While the bill itself may be a long shot in a Congress with Republican majorities in both chambers, the Obama administration did announce a moratorium on new coal leases on federal lands in mid-January.

Merkley also wants future income as the basis for repayment of student tuition — with a maximum of 10 percent of discretionary income — rather than loans based on market-rate interest that drive up student debt. (Some federal direct loans carry lower rates, but Merkley has argued that Congress continues to peg rates too high.)

“I hope we will have enough pushback from students and families,” he said. “I think if more of my colleagues would have town halls and ask that question, we could get that changed. I’m going to keep pushing on that.”

Asked about the problems military veterans continue to encounter in obtaining services from the Department of Veterans Affairs, Merkley said they stem from many factors: A bureaucracy slow to change, a backlog of patients only slowly being reduced, increased numbers eligible for benefits, and a surge of veterans from the Iraq and Afghanistan wars requiring care.

But Merkley added there is one factor facing all health care services, not just the VA.

“Many of our health-care practitioners are baby boomers — and they are retiring — while the rest of us who are baby boomers need more health care than we did 10 years ago,” said Merkley, who is 60.

“So you have a big increase in demand and a big drop in the supply of practitioners that is driving up costs and also making it hard to get employment.”

California lure?

Merkley’s wife, Mary Sorteberg, is a nurse — and Merkley’s final questioner at the Milwaukie High School town hall, senior Tieara Norman, also says she wants to become a nurse.

But when Norman said she was planned to attend college in California, Merkley asked why.

“The weather is better,” Norman said.

Norman, however, plans to attend on a track scholarship.

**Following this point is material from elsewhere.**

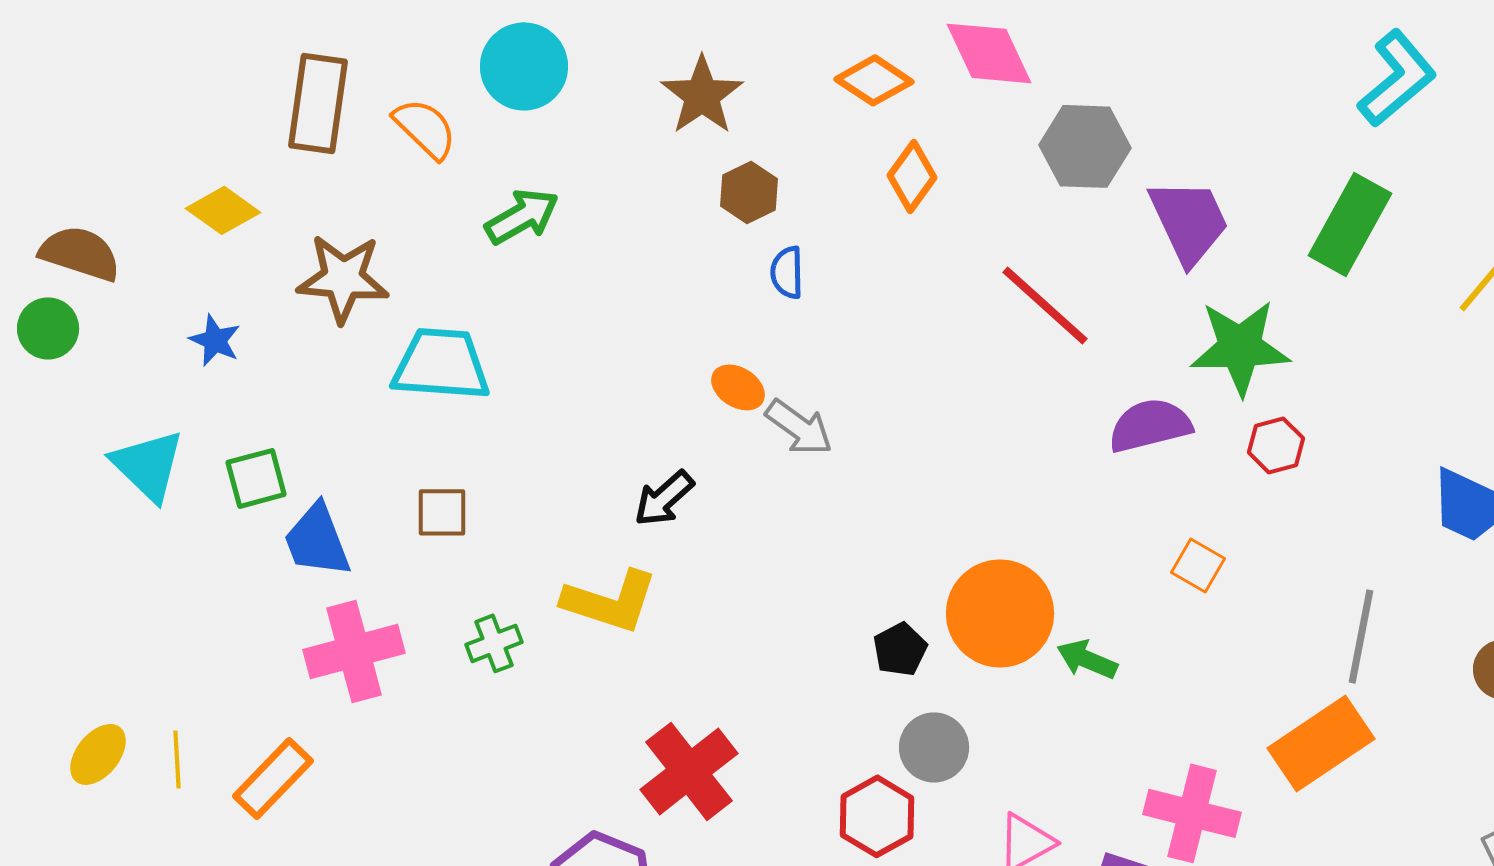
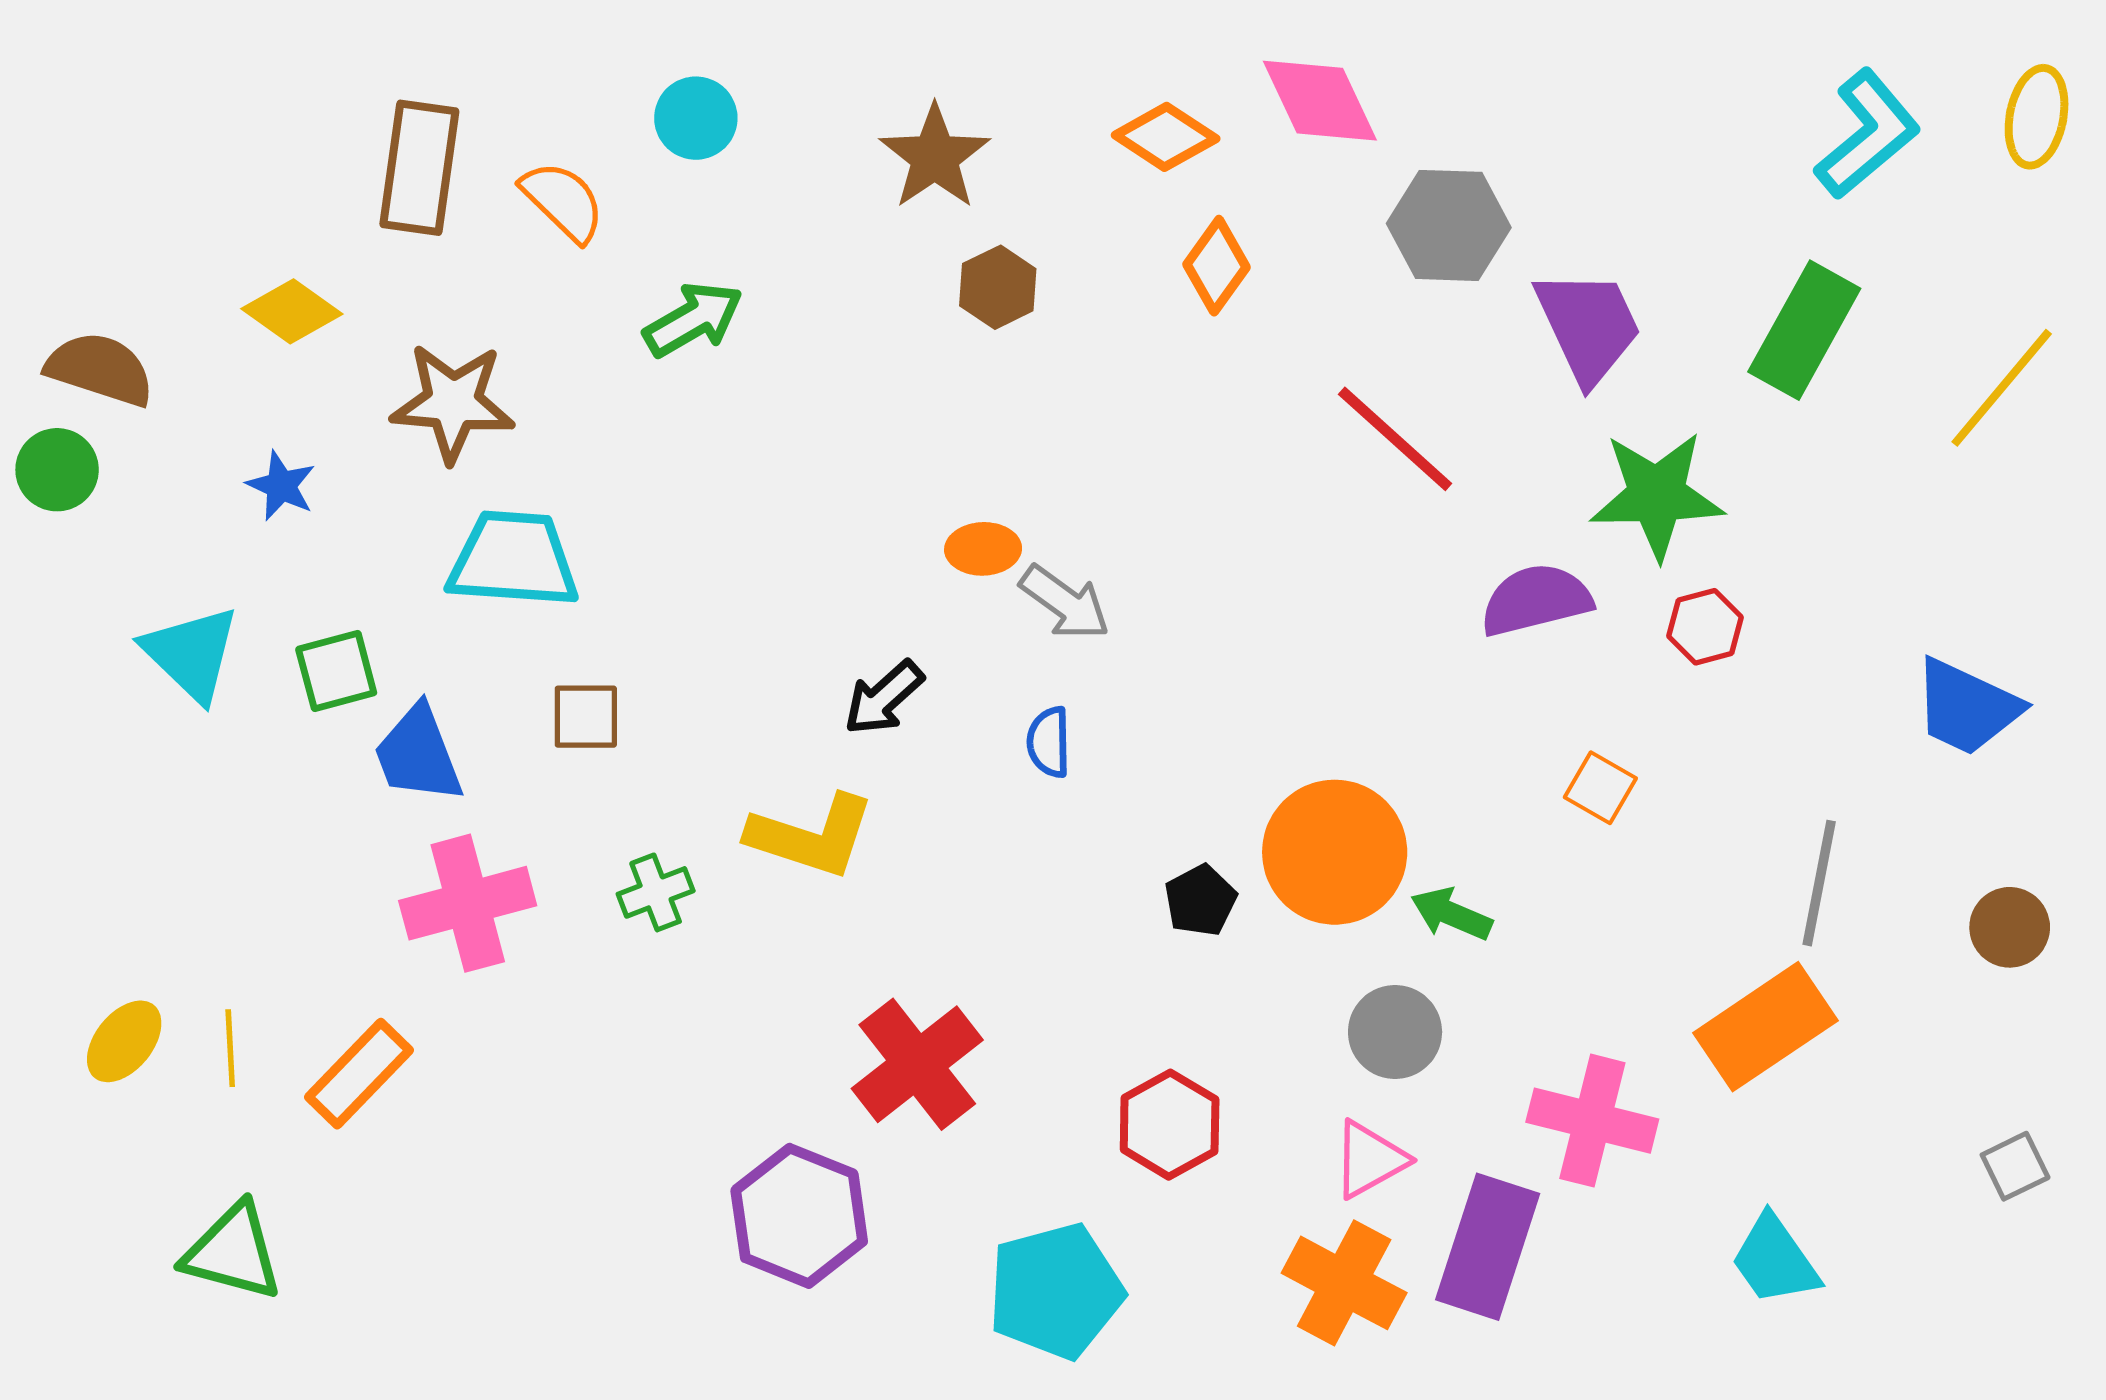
cyan circle: (524, 66) -> (696, 118), size x0.7
blue semicircle: (787, 272) -> (1049, 742), moved
cyan trapezoid: (441, 364) -> (513, 560), moved
orange ellipse: (738, 387) -> (983, 549), turned -34
gray circle: (934, 747) -> (1395, 1032), moved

She is the 2015 Youth Female Field Athlete of the Year, as named by Oregon USA Track and Field. Her specialties are the long jump and 100- and 400-meter hurdles.

Merkley wished her well and said he hopes she will return to Oregon to make her career.

He recounted a recent round of college visits he made with his own daughter, Brynne, during the rainy season.

As the audience laughed, Merkley said her response was: “Dad, I think I am a California girl.”